◆ Requirements ◆
Please return the entries unchanged, from the line with "class: Magnoliopsida" up to and including the final line of the entries.

------------------------------

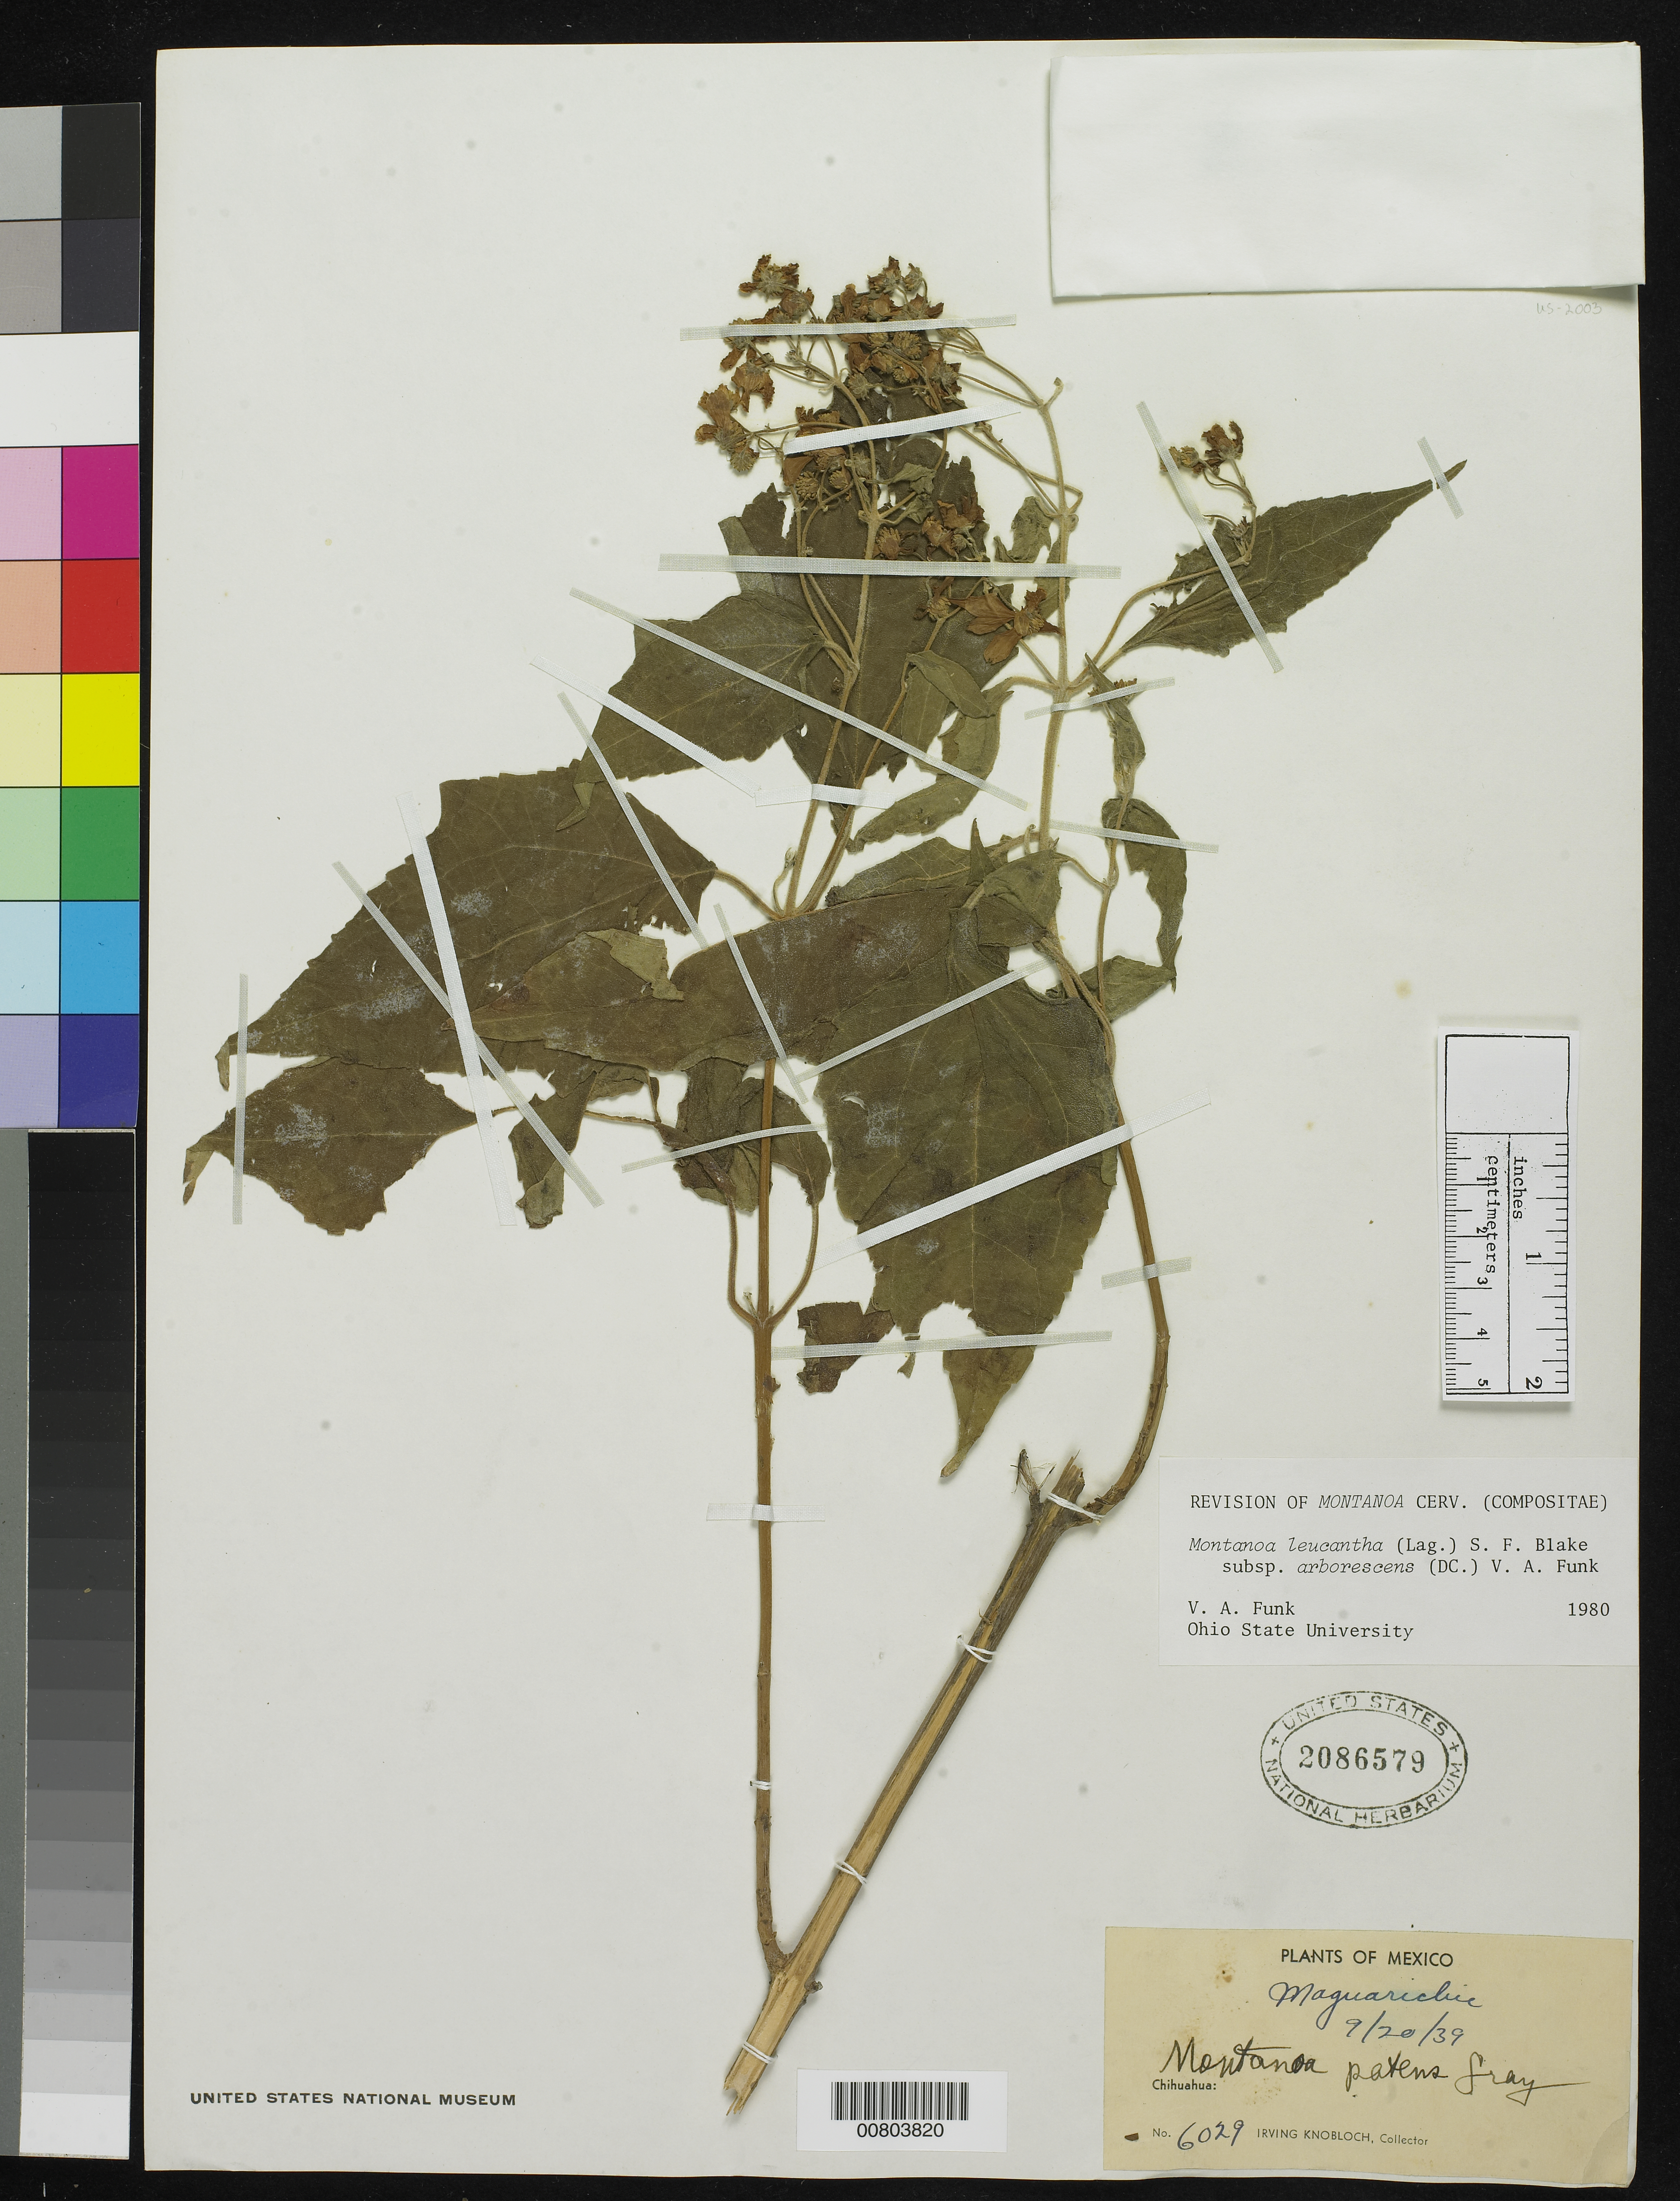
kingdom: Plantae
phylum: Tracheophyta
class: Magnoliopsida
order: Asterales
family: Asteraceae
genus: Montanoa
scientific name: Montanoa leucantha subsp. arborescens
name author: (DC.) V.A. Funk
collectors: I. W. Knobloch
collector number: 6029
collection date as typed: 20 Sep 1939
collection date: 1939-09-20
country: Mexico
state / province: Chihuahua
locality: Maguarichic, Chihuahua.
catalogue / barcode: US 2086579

------------------------------

◆ Answer in full ◆
class: Magnoliopsida
order: Asterales
family: Asteraceae
genus: Montanoa
scientific name: Montanoa leucantha subsp. arborescens
name author: (DC.) V.A. Funk
collectors: I. W. Knobloch
collector number: 6029
collection date as typed: 20 Sep 1939
collection date: 1939-09-20
country: Mexico
state / province: Chihuahua
locality: Maguarichic, Chihuahua.
catalogue / barcode: US 2086579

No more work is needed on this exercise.